The buttons and bumper stickers started sprouting up sometime in late-1974, early-1975.
They were designed to be a nationwide rallying cry--a modern-day version of jingoism.
Three letters, that's all.
It was a directive from the White House, disguised with a bunch of rah-rah.
President Jerry Ford, in October 1974, made a speech about the economy and then he got some ideas.
We thought, back in '74, that the auto industry was in trouble. This was 35 years before their house of cards came down completely and the 11th Chapter was invoked by two of the (formerly) Big Three.
No, 1974 was child's play compared to what's happening now.
But we didn't know that in '74. Detroit shed some jobs. Gas prices started to spike. Not only gasoline, but the prices of coffee, bread, meat--you name it--started to inflate.
That word, inflation.
So Jerry Ford makes a speech and gets the idea: what if we encouraged thriftiness and money-consciousness among the masses?
This inflation, Jerry said--it must be whipped.
Whip Inflation Now.
The White House started it, and before long, the buttons and bumper stickers were done up.
Ford declared inflation as "public enemy number one" ten days after he made his economic speech to Congress on October 8, 1974. He asked the American people to come up with ten ideas for how to combat it, and send them to him.
So WIN was born--an appeal for putting money into savings and exhibiting smart spending habits, among other things.
It wasn't received all that well.
Folks immediately began to ridicule the WIN buttons. Some even wore them upside down--so they'd spell NIM--and declaring that NIM stood for "Need Immediate Money" or "No Immediate Miracles."

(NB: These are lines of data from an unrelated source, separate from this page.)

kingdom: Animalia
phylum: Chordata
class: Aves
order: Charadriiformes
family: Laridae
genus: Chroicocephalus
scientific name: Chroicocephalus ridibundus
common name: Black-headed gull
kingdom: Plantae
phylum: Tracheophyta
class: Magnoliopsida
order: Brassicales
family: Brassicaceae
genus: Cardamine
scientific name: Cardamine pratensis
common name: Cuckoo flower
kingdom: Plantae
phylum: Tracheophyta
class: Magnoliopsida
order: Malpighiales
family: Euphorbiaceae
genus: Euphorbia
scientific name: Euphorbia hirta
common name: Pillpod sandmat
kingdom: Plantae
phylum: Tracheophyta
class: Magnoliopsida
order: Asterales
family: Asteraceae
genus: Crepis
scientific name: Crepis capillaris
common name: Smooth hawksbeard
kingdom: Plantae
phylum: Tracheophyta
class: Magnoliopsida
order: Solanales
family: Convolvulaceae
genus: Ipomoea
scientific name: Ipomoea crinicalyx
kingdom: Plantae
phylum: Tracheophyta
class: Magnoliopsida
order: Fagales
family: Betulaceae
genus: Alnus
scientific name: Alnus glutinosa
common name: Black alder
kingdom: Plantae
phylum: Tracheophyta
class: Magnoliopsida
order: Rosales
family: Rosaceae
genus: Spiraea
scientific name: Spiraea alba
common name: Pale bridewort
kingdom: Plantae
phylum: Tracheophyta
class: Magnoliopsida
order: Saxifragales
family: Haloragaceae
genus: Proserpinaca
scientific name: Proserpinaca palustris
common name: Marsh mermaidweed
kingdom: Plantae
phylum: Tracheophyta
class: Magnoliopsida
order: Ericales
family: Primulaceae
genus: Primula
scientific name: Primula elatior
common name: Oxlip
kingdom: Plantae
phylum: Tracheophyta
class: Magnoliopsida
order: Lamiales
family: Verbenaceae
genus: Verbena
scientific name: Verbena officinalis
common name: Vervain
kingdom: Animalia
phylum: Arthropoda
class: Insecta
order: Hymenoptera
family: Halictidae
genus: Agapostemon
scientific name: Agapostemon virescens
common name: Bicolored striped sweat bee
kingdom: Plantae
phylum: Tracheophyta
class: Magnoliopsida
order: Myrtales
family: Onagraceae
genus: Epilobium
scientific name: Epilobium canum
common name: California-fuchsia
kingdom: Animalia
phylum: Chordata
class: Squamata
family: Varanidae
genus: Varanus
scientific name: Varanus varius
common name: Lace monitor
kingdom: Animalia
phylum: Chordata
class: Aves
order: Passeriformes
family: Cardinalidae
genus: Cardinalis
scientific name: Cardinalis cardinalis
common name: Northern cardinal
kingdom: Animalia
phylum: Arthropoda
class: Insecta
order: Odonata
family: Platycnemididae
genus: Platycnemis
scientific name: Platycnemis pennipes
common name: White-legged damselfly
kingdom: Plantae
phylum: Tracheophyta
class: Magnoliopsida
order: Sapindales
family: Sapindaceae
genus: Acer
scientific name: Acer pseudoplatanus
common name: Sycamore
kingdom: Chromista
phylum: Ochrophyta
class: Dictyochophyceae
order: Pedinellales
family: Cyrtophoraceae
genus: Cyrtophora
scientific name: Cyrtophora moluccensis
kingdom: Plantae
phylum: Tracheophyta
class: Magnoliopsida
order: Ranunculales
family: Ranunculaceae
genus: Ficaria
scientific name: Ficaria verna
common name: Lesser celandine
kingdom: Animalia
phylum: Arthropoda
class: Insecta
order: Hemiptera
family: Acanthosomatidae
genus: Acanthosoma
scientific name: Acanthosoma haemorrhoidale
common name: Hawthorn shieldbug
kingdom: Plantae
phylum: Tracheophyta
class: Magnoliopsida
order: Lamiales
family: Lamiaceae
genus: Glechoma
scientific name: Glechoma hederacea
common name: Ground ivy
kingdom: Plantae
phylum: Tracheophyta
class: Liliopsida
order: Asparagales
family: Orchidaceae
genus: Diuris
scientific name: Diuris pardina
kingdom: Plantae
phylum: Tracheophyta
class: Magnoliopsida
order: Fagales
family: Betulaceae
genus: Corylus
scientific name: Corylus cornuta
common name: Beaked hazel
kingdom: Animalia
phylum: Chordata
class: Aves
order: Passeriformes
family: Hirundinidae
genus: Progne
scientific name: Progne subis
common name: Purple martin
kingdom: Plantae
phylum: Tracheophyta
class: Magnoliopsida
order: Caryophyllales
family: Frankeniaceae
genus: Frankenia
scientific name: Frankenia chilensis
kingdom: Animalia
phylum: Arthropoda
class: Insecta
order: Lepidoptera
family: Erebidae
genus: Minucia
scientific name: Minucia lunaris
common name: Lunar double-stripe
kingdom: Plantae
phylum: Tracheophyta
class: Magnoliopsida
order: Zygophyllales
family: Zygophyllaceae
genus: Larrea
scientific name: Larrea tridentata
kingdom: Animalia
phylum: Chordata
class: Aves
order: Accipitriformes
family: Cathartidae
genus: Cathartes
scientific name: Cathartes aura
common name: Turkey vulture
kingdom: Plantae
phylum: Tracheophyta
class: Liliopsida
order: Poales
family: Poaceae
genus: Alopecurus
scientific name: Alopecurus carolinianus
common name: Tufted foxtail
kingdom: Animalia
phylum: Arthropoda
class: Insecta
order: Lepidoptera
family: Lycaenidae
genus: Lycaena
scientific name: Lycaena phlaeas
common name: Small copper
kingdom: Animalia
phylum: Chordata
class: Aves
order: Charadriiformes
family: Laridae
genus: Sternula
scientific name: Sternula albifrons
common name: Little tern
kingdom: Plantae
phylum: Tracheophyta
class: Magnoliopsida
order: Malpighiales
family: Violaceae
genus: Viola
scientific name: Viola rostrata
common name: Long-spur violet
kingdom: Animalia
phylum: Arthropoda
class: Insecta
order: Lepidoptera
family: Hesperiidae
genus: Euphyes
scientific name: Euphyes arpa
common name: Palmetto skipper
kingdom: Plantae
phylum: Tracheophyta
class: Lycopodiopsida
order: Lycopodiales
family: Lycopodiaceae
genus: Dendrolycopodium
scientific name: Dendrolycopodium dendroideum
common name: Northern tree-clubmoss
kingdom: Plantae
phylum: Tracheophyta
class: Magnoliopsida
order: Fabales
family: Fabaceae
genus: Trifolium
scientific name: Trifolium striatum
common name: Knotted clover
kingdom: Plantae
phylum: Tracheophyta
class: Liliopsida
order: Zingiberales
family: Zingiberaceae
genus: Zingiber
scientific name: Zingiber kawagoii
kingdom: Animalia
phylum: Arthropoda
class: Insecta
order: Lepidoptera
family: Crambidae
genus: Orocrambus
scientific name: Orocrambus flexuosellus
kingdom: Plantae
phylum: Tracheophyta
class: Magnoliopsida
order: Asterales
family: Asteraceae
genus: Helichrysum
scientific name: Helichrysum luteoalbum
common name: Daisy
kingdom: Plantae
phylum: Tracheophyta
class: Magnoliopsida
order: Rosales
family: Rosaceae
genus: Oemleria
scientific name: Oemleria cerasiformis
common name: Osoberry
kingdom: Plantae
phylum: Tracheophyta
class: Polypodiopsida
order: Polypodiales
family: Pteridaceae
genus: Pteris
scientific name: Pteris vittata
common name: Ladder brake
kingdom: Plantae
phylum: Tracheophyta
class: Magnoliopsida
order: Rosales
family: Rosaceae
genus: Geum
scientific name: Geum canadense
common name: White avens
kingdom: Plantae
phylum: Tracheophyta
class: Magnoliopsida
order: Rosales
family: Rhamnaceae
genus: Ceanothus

How little did some think of the WIN campaign?
In his book The Age of Turbulence, Alan Greenspan, as the Chairman of the Council of Economic Advisors, recalled thinking "This is unbelievably stupid" when Whip Inflation Now was first presented in the White House.
We didn't really "whip" inflation back in '74-'75. Not before it whipped us, anyway.
WIN ranked right up there with Nancy Reagan's inglorious campaign against drugs--her advice to "Just Say No."
Well, they tried, anyway. And that's more than you can say for some of the goofballs roaming the Capitol nowadays.